DETROIT (AP) — Nearly eight months after one of its autonomous test vehicles hit and killed an Arizona pedestrian, Uber wants to resume testing on public roads.
The company has issued a lengthy safety report pledging to put two human backup drivers in each vehicle and take a raft of other precautions to make the vehicles safe.
Company officials acknowledge they have a long way to go to regain public trust after the March 18 crash in Tempe, Arizona, that killed Elaine Herzberg, 49, as she crossed a darkened road outside the lines of a crosswalk.
Police said Uber’s backup driver in the autonomous Volvo SUV was streaming the television show “The Voice” on her phone and looking downward before the crash. The National Transportation Safety Board said the autonomous driving system on the Volvo spotted Herzberg about six seconds before hitting her but did not stop because the system used to automatically apply brakes in potentially dangerous situations had been disabled. A Volvo emergency braking system had also been turned off.

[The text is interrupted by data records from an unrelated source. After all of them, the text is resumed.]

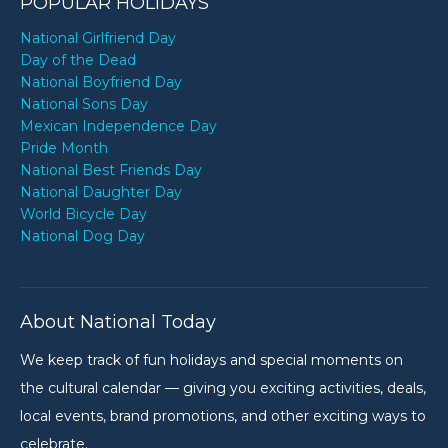
POPULAR HOLIDAYS
National Girlfriend Day
Day of the Dead
National Boyfriend Day
National Sons Day
Mexican Independence Day
Pride Month
National Best Friends Day
National Daughter Day
World Bicycle Day
National Dog Day
About National Today
We keep track of fun holidays and special moments on
the cultural calendar — giving you exciting activities, deals,
local events, brand promotions, and other exciting ways to
celebrate.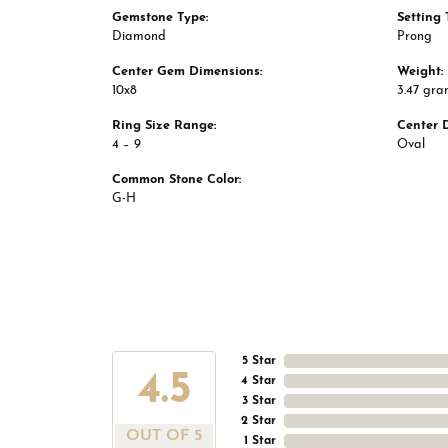
Gemstone Type:
Setting 
Diamond
Prong
Center Gem Dimensions:
Weight:
10x8
3.47 gra
Ring Size Range:
Center 
4 – 9
Oval
Common Stone Color:
G-H
5 Star
4.5
4 Star
3 Star
2 Star
OUT OF 5
1 Star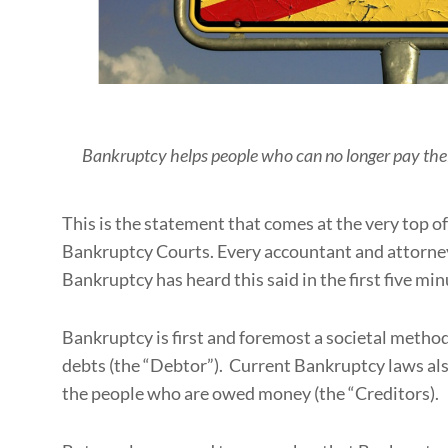
Bankruptcy helps people who can no longer pay their 
This is the statement that comes at the very top of
Bankruptcy Courts. Every accountant and attorney
Bankruptcy has heard this said in the first five minu
Bankruptcy is first and foremost a societal metho
debts (the “Debtor”). Current Bankruptcy laws also
the people who are owed money (the “Creditors).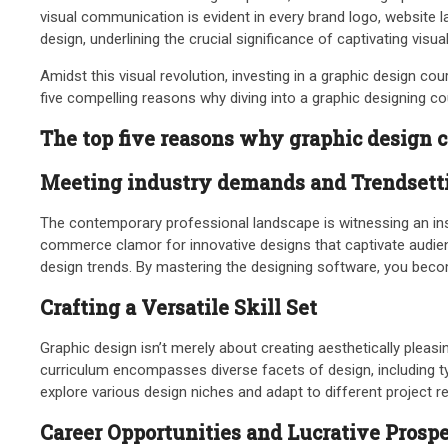
visual communication is evident in every brand logo, website l
design, underlining the crucial significance of captivating visu
Amidst this visual revolution, investing in a graphic design co
five compelling reasons why diving into a graphic designing c
The top five reasons why graphic design co
Meeting industry demands and Trendsetti
The contemporary professional landscape is witnessing an insa
commerce clamor for innovative designs that captivate audi
design trends. By mastering the designing software, you become
Crafting a Versatile Skill Set
Graphic design isn’t merely about creating aesthetically pleas
curriculum encompasses diverse facets of design, including typ
explore various design niches and adapt to different project r
Career Opportunities and Lucrative Prosp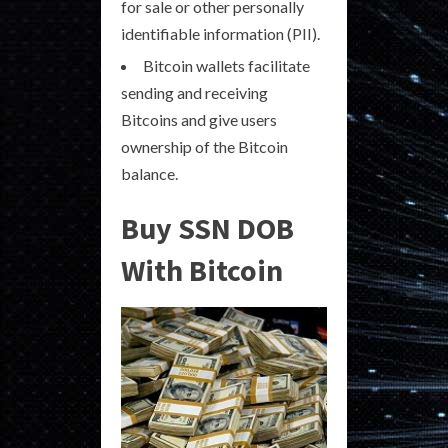
for sale or other personally
identifiable information (PII).
Bitcoin wallets facilitate
sending and receiving
Bitcoins and give users
ownership of the Bitcoin
balance.
Buy SSN DOB
With Bitcoin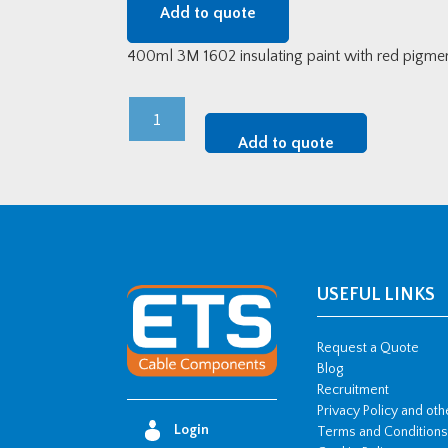
Add to quote
400ml 3M 1602 insulating paint with red pigmen
3M
Scotch
Add to quote
1602
Red
Protective
Insulation
Spray
quantity
USEFUL LINKS
Request a Quote
Blog
Recruitment
Privacy Policy and ot
Login
Terms and Conditions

“Our goal is to really work to regain that trust and to work to help move the entire industry forward,” Noah Zych, Uber’s head of system safety for self-driving cars, said in an interview. “We think the right thing to do is to be open and transparent about the things that we are doing.”
Among the other precautions, San Francisco-based Uber will keep the autonomous vehicle system engaged at all times and activate the Volvo’s automatic emergency braking system as a backup.
In addition, Uber is requiring more technical training and expertise of employees sitting behind the wheel of the vehicles, according to a 70-page safety report the company released Friday.
The report comes after the ride-hailing company shut down autonomous vehicle testing to do an internal review of its safety procedures, as well as an outside review by risk management firm LeClairRyan.
Although the report covered all the main bases, Uber should have gone even further given that its self-driving car killed Herzberg, said Bryant Walker Smith, an assistant law professor at the University of South Carolina who has been studying the issues affecting autonomous vehicles. In its most glaring omission, Uber didn’t accept responsibility for Herzberg’s death — the first involving a fully autonomous vehicle, he said.
“Frankly, I’m looking for more from Uber than from other companies,” Walker Smith said, “and I suspect that governments may be as well.”
The company has filed an application with the Pennsylvania Department of Transportation to test in Pittsburgh. Under Pennsylvania’s voluntary autonomous guidelines, the transportation department has until Nov. 13 to approve or deny Uber’s application, or to ask further questions.
Pennsylvania law at present doesn’t allow testing of autonomous vehicles without human backup drivers. Google’s Waymo is already carrying passengers in the Phoenix area without human drivers, and General Motors’ Cruise Automation expects to do that next year.
Pittsburgh officials can’t legally prevent testing, but they are in safety talks with Uber and four other entities that have permits to test autonomous vehicles, said Karina Ricks, the city’s director of the Department of Mobility and Infrastructure.
For instance, the city wants to limit self-driving vehicle speeds to 25 miles per hour in urban settings, even if the posted speed is higher.
“Lower rates of speed give more time for the vehicle and the safety driver to react and prevent a crash,” said Ricks, who characterized the talks as fruitful.
Pittsburgh is home to Uber’s autonomous vehicle development center, making it a logical choice for the resumption of robotic car tests.
“We are engaging with the city, with the officials, and are very eager, I think, to ensure that we make a return to the road in self-driving mode in consultation and close partnership with them,” said Miriam Chaum, head of public policy for Uber’s self-driving vehicles.
Later it will discuss bringing its self-driving cars back to Arizona, California and Toronto, Ontario, its other test sites. Arizona suspended the company’s permission to test after the fatal crash.